Immunohistochemistry staining
Paraplast-fixed tumor tissues had been sectioned, deparaffinized, dehydrated, and antigen retrieved in citrate buffer (pH = 6.0). The sections had been then incubated with totally different major antibodies (anti-PTEN, anti-Ki67, anti-p62, anti-caspase 8, and anti-Bcl-2) (Proteintech, China) at 4 ℃ in a single day.

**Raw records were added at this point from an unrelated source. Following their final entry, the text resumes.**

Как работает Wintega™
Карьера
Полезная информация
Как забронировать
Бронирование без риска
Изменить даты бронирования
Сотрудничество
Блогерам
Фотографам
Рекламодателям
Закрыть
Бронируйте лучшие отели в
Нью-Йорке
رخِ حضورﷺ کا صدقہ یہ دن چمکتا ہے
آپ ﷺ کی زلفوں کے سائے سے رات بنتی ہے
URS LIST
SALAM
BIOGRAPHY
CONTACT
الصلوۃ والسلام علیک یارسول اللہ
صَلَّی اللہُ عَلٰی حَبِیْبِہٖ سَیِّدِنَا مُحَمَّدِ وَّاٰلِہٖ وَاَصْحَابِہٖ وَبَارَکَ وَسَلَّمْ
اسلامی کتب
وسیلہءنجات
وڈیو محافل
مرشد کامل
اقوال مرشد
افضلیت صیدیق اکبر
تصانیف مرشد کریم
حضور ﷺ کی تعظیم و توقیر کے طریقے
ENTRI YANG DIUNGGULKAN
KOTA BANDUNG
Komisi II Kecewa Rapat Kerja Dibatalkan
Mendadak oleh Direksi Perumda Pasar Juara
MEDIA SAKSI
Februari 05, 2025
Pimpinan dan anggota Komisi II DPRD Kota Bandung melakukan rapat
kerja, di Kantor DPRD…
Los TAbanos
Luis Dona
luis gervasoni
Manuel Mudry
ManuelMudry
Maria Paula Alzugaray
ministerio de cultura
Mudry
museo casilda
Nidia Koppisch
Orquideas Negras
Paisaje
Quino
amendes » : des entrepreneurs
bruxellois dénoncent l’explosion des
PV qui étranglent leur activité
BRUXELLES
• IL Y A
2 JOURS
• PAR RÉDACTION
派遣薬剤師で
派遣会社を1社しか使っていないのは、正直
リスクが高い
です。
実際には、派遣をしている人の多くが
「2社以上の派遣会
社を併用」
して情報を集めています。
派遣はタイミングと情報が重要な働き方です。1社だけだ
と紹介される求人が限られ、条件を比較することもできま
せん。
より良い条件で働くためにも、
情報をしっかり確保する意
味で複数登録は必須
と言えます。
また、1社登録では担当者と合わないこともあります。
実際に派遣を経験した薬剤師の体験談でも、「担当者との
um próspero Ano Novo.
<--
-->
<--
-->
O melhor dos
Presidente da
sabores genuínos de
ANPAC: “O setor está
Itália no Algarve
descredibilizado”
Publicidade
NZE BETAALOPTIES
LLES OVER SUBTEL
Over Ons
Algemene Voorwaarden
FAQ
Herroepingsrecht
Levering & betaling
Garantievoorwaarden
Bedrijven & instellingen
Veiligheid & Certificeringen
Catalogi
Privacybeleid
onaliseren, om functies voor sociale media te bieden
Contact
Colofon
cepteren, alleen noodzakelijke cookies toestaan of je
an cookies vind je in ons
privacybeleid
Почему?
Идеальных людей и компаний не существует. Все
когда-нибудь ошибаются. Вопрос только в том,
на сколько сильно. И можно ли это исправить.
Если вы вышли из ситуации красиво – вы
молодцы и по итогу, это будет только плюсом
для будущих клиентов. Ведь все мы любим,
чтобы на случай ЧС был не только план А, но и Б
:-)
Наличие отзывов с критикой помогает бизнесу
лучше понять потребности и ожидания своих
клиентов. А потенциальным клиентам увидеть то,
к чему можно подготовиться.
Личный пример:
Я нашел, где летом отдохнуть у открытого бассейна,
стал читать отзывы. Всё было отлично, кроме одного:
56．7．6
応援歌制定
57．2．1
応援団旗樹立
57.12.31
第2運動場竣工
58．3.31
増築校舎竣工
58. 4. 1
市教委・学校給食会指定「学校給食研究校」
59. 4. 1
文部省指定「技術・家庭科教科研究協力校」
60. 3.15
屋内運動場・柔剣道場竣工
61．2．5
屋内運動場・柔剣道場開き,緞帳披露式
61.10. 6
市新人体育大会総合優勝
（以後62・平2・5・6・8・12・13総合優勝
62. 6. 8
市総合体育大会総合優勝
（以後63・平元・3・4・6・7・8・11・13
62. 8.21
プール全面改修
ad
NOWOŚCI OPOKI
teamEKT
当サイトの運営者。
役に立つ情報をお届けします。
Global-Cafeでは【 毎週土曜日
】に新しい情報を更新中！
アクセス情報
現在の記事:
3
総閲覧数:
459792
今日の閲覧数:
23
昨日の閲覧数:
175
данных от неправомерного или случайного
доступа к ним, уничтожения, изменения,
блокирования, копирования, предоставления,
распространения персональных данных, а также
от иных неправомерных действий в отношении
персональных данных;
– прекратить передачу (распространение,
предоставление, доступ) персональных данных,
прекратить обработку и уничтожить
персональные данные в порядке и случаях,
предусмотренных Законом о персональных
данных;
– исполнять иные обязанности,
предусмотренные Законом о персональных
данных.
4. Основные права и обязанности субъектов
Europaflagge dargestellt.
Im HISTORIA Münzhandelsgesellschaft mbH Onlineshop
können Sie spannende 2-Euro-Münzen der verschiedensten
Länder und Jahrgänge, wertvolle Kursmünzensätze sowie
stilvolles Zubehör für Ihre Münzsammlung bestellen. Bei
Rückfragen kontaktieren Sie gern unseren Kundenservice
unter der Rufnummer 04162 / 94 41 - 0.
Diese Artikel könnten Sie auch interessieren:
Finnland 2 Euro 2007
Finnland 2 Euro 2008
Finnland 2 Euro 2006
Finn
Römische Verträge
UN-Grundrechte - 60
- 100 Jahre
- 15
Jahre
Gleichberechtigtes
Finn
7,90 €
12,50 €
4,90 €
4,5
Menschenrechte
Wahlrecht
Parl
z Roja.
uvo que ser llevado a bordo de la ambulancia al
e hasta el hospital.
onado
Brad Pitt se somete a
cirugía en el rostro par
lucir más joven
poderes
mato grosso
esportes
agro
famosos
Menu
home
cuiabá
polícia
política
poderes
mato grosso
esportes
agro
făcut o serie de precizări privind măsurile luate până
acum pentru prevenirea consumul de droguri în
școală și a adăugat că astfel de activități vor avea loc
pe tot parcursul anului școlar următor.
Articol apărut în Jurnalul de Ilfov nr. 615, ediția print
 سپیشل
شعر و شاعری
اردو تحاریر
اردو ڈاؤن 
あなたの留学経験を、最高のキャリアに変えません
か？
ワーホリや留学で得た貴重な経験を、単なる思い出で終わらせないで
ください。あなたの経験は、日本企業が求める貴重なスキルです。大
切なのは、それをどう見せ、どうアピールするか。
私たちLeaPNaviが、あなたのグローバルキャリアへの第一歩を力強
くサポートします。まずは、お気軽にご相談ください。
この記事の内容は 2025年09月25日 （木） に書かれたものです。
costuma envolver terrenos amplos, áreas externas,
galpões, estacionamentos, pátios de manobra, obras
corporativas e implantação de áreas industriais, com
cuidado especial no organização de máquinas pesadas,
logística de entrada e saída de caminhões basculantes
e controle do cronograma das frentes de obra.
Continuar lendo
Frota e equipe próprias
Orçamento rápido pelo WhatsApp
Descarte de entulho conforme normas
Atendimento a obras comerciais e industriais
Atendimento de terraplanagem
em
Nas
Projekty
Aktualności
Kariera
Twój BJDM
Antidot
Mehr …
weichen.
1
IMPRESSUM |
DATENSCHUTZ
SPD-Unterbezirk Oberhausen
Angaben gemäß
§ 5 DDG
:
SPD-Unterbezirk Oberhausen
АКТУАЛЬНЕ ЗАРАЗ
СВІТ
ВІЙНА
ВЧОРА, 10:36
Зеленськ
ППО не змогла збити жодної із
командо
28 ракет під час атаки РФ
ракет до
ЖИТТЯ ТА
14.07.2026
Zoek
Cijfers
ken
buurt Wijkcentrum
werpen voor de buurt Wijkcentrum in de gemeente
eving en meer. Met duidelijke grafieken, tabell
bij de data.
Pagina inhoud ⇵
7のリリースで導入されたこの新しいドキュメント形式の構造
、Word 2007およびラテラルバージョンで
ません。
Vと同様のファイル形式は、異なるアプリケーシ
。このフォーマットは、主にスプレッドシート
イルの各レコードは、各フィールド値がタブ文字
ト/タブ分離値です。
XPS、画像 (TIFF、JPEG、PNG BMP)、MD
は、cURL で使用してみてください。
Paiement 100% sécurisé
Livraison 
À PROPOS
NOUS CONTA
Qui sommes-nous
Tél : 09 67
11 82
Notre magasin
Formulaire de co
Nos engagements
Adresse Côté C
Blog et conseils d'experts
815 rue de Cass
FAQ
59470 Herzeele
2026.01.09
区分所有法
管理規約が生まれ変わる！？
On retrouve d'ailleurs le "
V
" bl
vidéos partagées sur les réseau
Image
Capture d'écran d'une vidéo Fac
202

The sections had been then incubated with goat anti-rabbit IgG H&L coupled to horseradish peroxidase (HRP; Abcam) for 30 min at room temperature, and protein expression was visualized by 3-3-diaminobenzidine (DAB) staining and noticed beneath an optic microscope.
Statistical evaluation
Statistical evaluation was carried out utilizing GraphPad Prism 10 software program and introduced as imply ± SD. Comparisons had been carried out utilizing an unbiased t-test or one-way ANOVA check and variations between teams had been thought of statistically vital at P < 0.05.